(Excerpts from a dataset)
__________________________________________________
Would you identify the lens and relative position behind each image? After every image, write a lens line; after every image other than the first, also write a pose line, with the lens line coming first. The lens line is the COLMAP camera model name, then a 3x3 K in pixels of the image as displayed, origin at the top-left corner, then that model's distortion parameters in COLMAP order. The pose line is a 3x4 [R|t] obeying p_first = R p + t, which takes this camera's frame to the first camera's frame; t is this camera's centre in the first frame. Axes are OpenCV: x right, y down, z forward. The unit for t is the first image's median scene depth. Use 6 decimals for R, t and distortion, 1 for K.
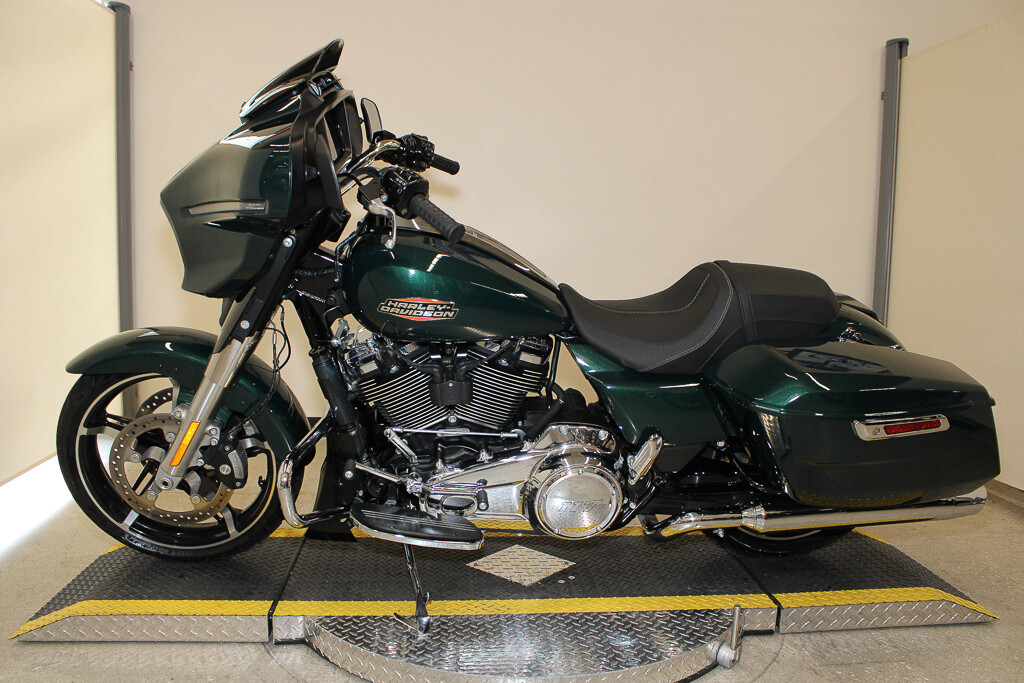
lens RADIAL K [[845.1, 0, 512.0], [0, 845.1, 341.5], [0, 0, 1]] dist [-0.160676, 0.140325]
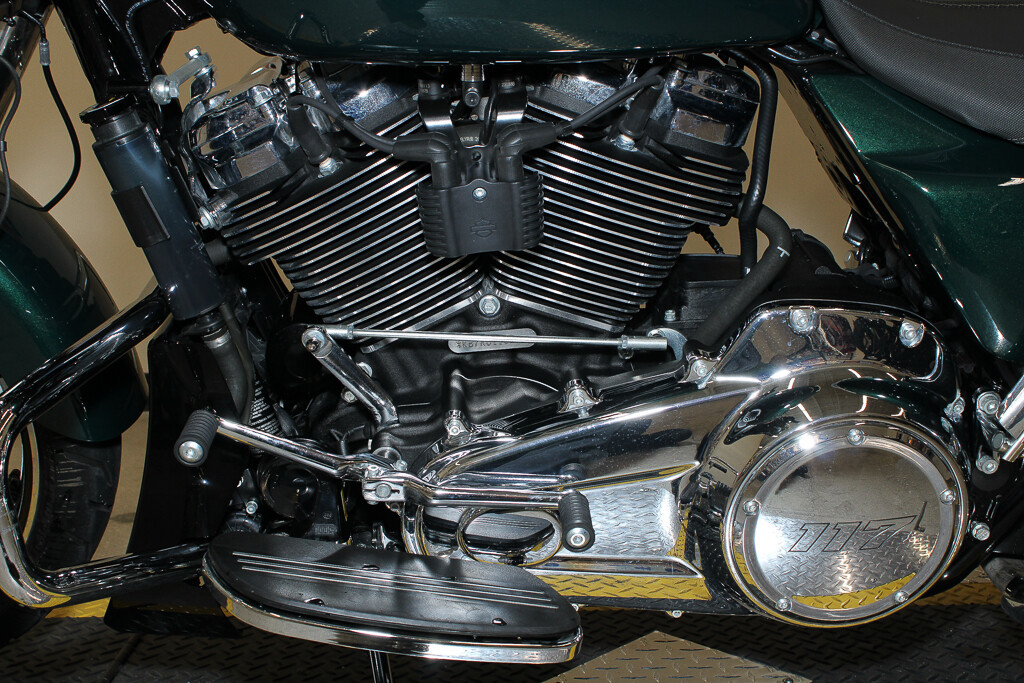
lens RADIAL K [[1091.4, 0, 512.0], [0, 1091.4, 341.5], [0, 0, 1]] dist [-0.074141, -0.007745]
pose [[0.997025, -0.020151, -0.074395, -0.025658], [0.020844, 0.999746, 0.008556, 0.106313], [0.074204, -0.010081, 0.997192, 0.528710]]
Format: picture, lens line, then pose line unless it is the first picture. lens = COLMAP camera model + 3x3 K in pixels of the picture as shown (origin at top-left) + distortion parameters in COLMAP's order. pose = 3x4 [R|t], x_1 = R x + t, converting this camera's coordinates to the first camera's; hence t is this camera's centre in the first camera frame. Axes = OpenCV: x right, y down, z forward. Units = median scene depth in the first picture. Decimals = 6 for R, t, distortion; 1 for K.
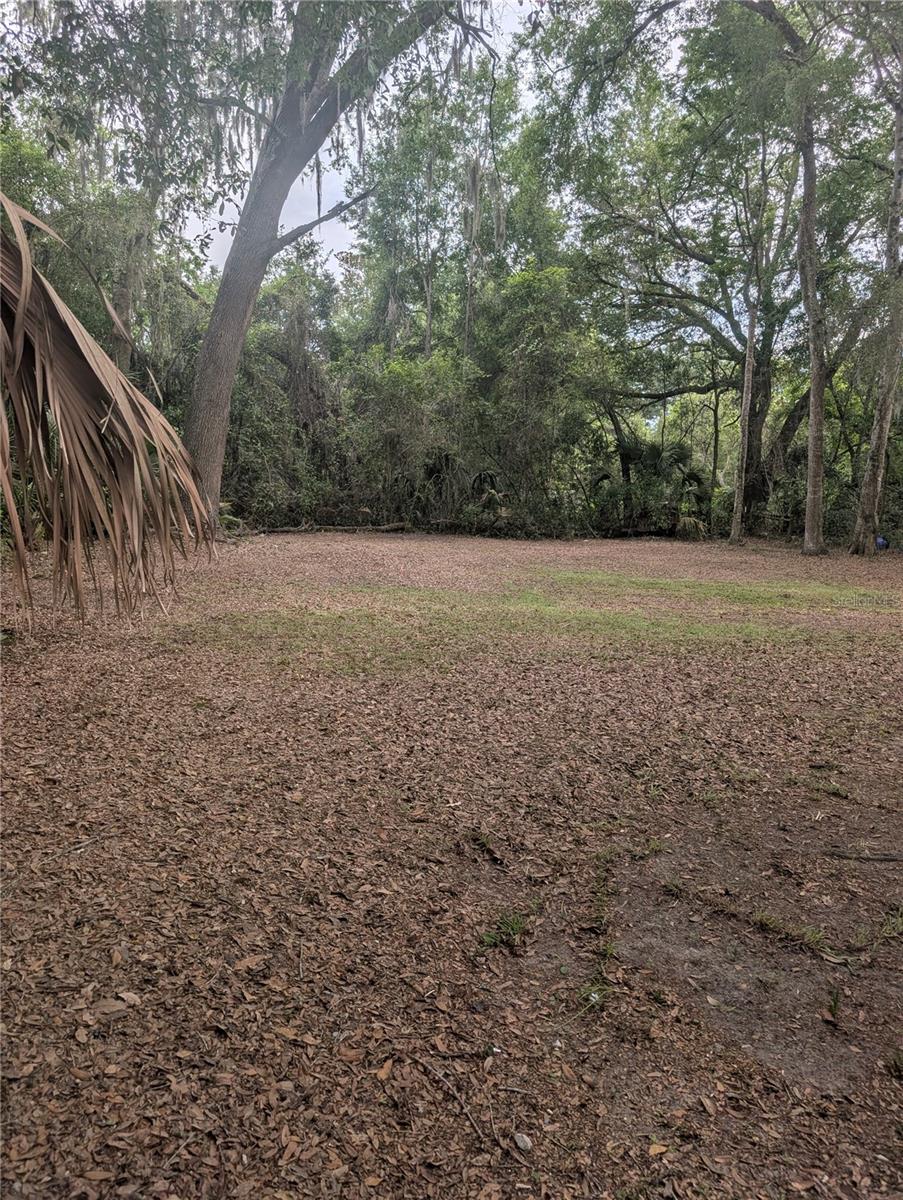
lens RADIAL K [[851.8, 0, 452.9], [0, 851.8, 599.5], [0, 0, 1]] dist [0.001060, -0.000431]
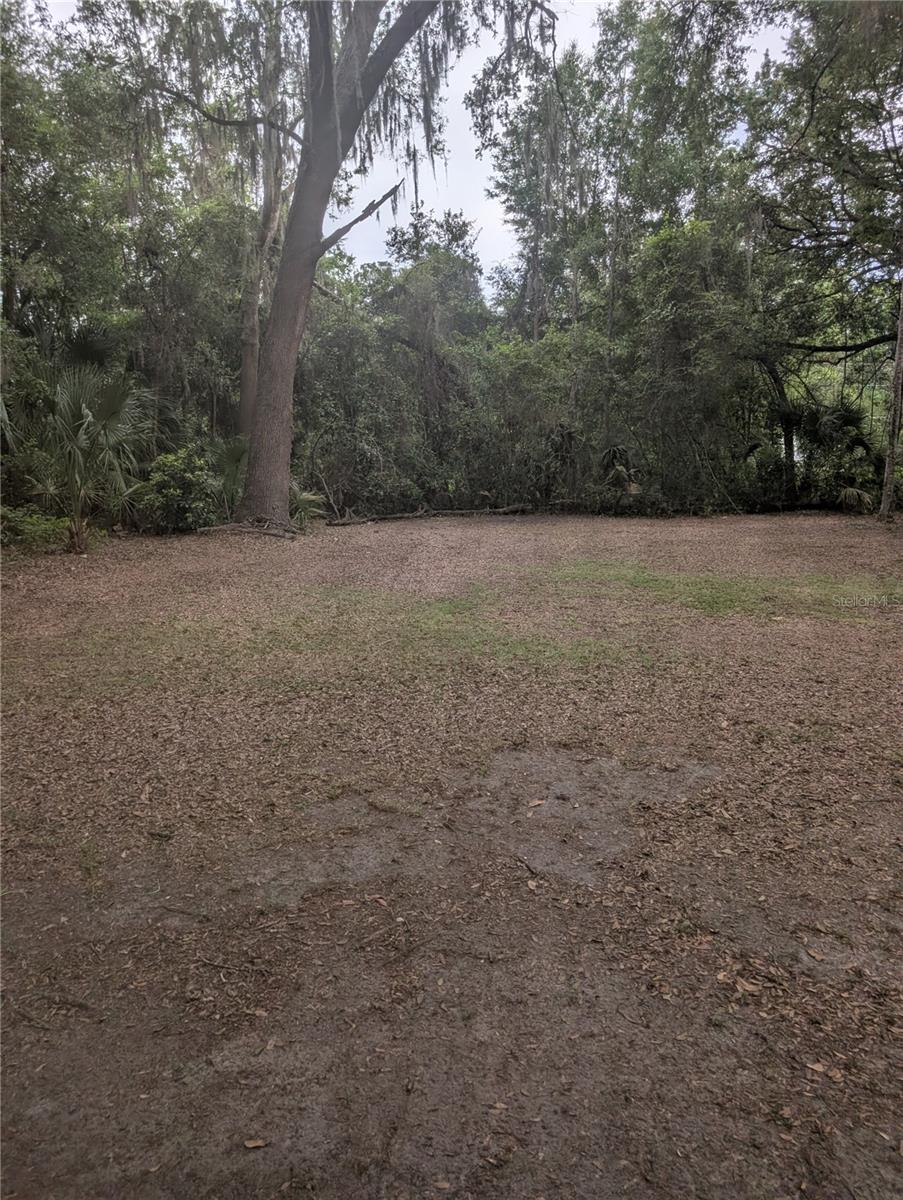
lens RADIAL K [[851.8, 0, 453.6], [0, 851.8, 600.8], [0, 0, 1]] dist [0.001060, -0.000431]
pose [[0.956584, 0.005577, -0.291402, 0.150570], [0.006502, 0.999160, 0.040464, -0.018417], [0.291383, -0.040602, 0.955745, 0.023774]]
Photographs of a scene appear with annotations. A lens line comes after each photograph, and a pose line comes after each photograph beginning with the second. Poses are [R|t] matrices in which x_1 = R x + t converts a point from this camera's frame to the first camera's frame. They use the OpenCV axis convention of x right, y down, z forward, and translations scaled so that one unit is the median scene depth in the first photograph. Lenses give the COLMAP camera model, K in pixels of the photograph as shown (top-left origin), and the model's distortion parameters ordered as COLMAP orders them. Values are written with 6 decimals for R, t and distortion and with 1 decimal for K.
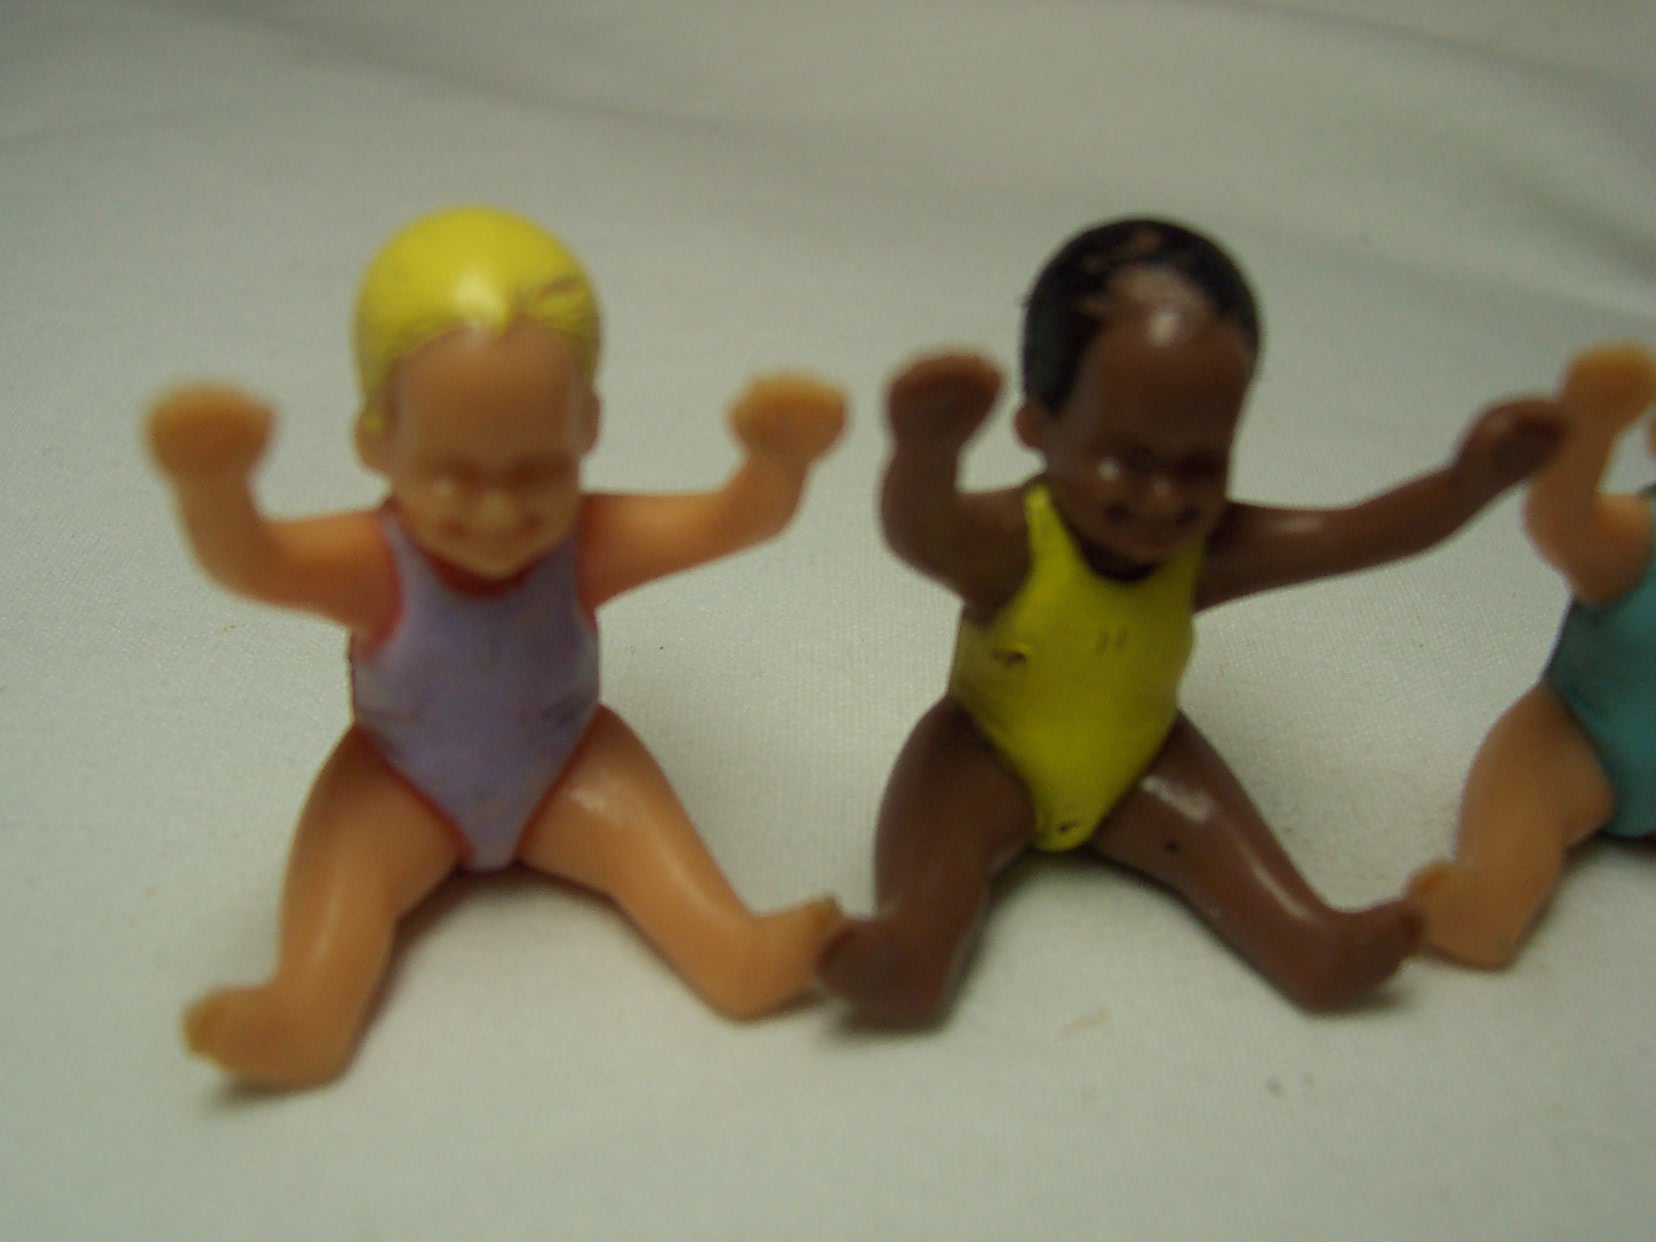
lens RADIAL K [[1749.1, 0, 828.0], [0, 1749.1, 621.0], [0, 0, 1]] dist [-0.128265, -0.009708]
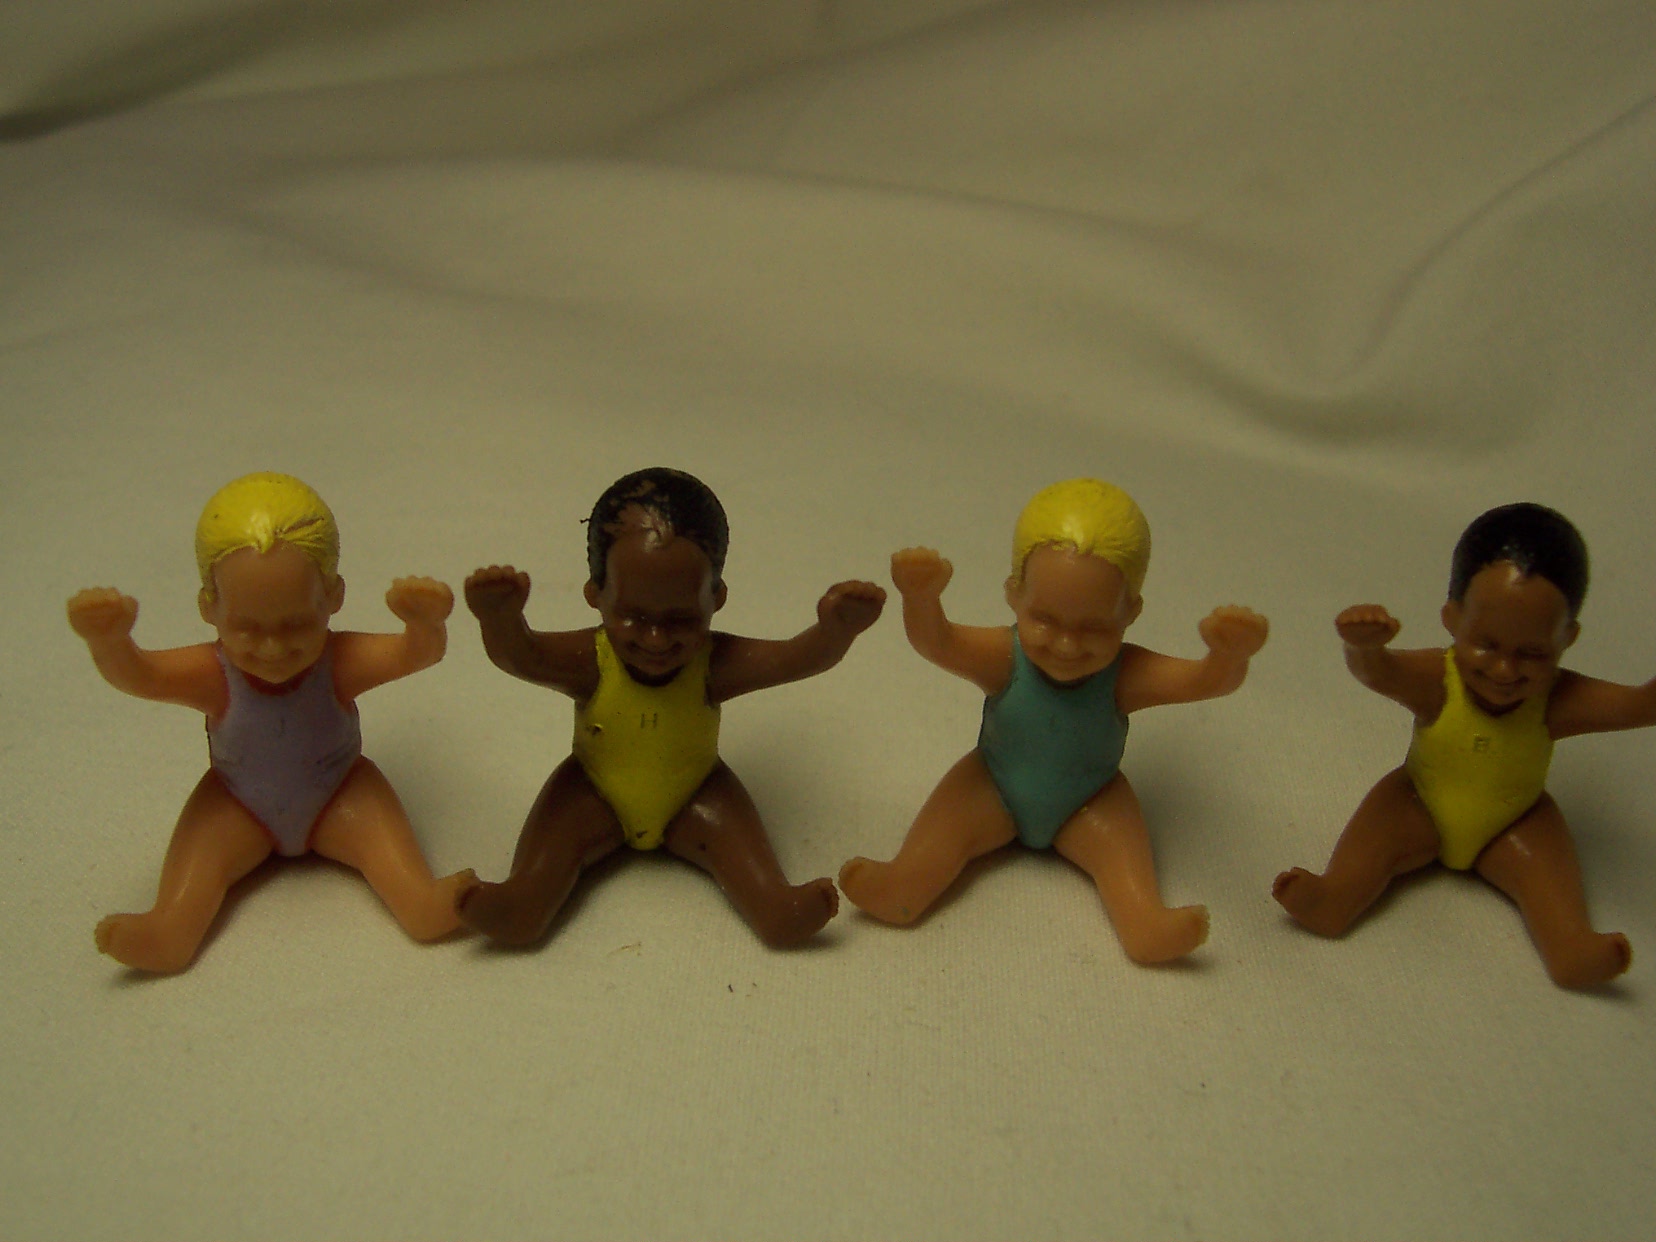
__________________________________________________
Work required: Write out every line of the records above word for word, leaving out the pictures.

Exercise response:
Would you identify the lens and relative position behind each image? After every image, write a lens line; after every image other than the first, also write a pose line, with the lens line coming first. The lens line is the COLMAP camera model name, then a 3x3 K in pixels of the image as displayed, origin at the top-left corner, then that model's distortion parameters in COLMAP order. The pose line is a 3x4 [R|t] obeying p_first = R p + t, which takes this camera's frame to the first camera's frame; t is this camera's centre in the first frame. Axes are OpenCV: x right, y down, z forward. The unit for t is the first image's median scene depth. Use 6 decimals for R, t and distortion, 1 for K.
lens RADIAL K [[845.1, 0, 512.0], [0, 845.1, 341.5], [0, 0, 1]] dist [-0.160676, 0.140325]
lens RADIAL K [[1091.4, 0, 512.0], [0, 1091.4, 341.5], [0, 0, 1]] dist [-0.074141, -0.007745]
pose [[0.997025, -0.020151, -0.074395, -0.025658], [0.020844, 0.999746, 0.008556, 0.106313], [0.074204, -0.010081, 0.997192, 0.528710]]
Format: picture, lens line, then pose line unless it is the first picture. lens = COLMAP camera model + 3x3 K in pixels of the picture as shown (origin at top-left) + distortion parameters in COLMAP's order. pose = 3x4 [R|t], x_1 = R x + t, converting this camera's coordinates to the first camera's; hence t is this camera's centre in the first camera frame. Axes = OpenCV: x right, y down, z forward. Units = median scene depth in the first picture. Decimals = 6 for R, t, distortion; 1 for K.
lens RADIAL K [[851.8, 0, 452.9], [0, 851.8, 599.5], [0, 0, 1]] dist [0.001060, -0.000431]
lens RADIAL K [[851.8, 0, 453.6], [0, 851.8, 600.8], [0, 0, 1]] dist [0.001060, -0.000431]
pose [[0.956584, 0.005577, -0.291402, 0.150570], [0.006502, 0.999160, 0.040464, -0.018417], [0.291383, -0.040602, 0.955745, 0.023774]]
Photographs of a scene appear with annotations. A lens line comes after each photograph, and a pose line comes after each photograph beginning with the second. Poses are [R|t] matrices in which x_1 = R x + t converts a point from this camera's frame to the first camera's frame. They use the OpenCV axis convention of x right, y down, z forward, and translations scaled so that one unit is the median scene depth in the first photograph. Lenses give the COLMAP camera model, K in pixels of the photograph as shown (top-left origin), and the model's distortion parameters ordered as COLMAP orders them. Values are written with 6 decimals for R, t and distortion and with 1 decimal for K.
lens RADIAL K [[1749.1, 0, 828.0], [0, 1749.1, 621.0], [0, 0, 1]] dist [-0.128265, -0.009708]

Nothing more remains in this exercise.